There is a growing movement in the west to eat locally-produced food (grown within, say, 100 miles of your location) on the grounds that it is allegedly better for the environment. Here (via Andrew Sullivan) is an excellent takedown of that viewpoint, showing that freighting of food contributes negligibly to emission of greenhouse gases, and hothouses in temperate countries are far worse offenders. Sample quote:
Local food production does not always produce fewer greenhouse gas emissions. For example, the 2005 DEFRA study found that British tomato growers emit 2.4 metric tons of carbon dioxide for each ton of tomatoes grown compared to 0.6 tons of carbon dioxide for each ton of Spanish tomatoes. The difference is British tomatoes are produced in heated greenhouses. Another study found that cold storage of British apples produced more carbon dioxide than shipping New Zealand apples by sea to London. In addition, U.K. dairy farmers use twice as much energy to produce a metric ton of milk solids than do New Zealand farmers. Other researchers have determined that Kenyan cut rose growers emit 6 metric tons of carbon dioxide per 12,000 roses compared to the 35 tons of carbon dioxide emitted by their Dutch competitors. Kenyan roses grow in sunny fields whereas Dutch roses grow in heated greenhouses.

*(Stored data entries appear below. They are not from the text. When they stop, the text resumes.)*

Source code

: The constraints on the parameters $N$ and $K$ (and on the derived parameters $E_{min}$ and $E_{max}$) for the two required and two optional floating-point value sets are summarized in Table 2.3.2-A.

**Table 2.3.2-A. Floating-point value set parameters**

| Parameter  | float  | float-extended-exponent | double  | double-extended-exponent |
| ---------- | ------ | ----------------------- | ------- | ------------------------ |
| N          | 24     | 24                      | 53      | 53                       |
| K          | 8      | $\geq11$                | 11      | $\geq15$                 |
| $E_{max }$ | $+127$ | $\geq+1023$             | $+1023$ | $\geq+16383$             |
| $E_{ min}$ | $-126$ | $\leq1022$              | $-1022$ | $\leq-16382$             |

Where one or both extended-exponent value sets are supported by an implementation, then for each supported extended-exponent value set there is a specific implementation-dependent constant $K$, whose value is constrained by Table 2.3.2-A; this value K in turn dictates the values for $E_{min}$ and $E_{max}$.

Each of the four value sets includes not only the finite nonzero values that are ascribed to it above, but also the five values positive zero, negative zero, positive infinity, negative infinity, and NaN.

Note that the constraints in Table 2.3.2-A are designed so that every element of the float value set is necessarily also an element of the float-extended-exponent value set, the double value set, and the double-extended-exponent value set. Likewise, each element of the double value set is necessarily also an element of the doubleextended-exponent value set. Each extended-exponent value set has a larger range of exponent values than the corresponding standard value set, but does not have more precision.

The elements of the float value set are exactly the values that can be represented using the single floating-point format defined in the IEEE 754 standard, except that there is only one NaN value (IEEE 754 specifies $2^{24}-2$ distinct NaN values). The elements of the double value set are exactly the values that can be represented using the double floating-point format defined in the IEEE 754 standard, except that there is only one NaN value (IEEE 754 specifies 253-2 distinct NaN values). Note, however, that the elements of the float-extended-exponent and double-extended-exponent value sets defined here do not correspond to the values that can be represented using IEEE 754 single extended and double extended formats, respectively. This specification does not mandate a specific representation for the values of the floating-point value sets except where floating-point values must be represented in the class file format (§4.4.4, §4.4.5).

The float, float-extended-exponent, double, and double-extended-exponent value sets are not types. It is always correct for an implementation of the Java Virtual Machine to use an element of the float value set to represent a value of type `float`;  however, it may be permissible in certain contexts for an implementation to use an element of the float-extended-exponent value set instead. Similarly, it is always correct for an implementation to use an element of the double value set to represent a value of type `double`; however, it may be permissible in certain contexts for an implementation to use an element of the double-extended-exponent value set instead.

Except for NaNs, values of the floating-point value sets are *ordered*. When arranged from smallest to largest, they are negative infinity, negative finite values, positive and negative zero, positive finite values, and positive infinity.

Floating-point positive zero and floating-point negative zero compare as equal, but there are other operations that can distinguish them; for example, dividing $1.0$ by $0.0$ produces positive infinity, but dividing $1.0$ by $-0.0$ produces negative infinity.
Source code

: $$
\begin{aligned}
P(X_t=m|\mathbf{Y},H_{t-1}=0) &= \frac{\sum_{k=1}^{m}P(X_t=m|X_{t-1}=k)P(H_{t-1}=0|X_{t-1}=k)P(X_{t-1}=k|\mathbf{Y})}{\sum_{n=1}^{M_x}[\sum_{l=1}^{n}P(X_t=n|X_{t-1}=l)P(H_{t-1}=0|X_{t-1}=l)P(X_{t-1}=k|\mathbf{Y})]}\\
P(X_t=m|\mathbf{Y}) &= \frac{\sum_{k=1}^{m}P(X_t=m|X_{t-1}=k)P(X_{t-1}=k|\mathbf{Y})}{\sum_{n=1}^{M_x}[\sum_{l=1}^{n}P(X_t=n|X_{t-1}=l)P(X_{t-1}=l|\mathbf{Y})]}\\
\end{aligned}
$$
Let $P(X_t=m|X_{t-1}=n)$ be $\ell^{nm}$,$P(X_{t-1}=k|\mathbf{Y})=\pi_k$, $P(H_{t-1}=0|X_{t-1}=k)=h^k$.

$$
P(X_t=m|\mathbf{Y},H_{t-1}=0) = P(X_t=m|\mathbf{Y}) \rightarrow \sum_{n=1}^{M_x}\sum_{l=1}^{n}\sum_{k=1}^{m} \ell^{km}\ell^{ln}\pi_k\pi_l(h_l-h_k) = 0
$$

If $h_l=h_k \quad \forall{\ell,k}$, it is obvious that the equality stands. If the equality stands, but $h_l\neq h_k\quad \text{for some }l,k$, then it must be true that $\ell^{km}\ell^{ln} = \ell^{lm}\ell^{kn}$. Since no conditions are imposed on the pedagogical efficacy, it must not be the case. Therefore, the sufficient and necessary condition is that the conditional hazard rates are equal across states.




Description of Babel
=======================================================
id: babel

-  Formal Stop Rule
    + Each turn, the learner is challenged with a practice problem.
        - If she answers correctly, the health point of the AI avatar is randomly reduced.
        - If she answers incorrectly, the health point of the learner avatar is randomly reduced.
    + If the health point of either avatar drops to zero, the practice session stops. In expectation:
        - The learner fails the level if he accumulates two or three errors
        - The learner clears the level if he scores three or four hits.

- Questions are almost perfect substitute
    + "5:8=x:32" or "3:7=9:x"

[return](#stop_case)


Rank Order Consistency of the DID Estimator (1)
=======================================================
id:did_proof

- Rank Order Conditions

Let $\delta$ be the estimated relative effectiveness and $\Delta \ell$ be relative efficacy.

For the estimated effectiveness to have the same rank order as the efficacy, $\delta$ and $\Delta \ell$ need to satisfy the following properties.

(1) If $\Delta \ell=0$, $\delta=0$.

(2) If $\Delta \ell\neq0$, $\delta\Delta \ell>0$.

Nevertheless, organic food activists in Britain's Soil Association argued for lifting the organic certification from Kenyan food exports because they are brought into Britain on airplanes. Some high-end British retailers have begun slapping a label featuring an airplane on various food products to indicate that they have been air freighted. Kenyan growers cannily responded by launching their own "Grown Under the Sun" label, pointing out that their agricultural production methods emit far less greenhouse gases than many crops grown in Britain do.
A die-hard response to the above studies would be: Don't eat either British or Spanish tomatoes out of season; don't cold store apples, dry them in the sun instead; don't ever eat dairy products; and give your true love a bouquet of in-season root vegetables for Valentine's Day...
However, they only peripherally touch on how this issue relates to food production in developing countries. Here is a key issue that has always bothered me -- in India, where we have practically non-existent cold storage and food freighting facilities, produce rots rapidly, and a good crop is paradoxically bad news for the farmers. Year after year we read of the throwaway prices at which farmers are forced to sell their mangoes, tomatoes, onions, or whatever it is; and of course, at times of scarcity prices shoot through the roof. Those mangoes would be welcomed in temperate countries (or, indeed, in other parts of India where the glut didn't happen), but there is no way to get them from one place to another without rotting.
It is undeniable that produce tastes best when fresh, but cold-stored vegetables and fruits are better than none at all. Food miles are enforced on us by our lack of infrastructure, and it seems obvious to me that they are bad both for our farmers and for our consumers.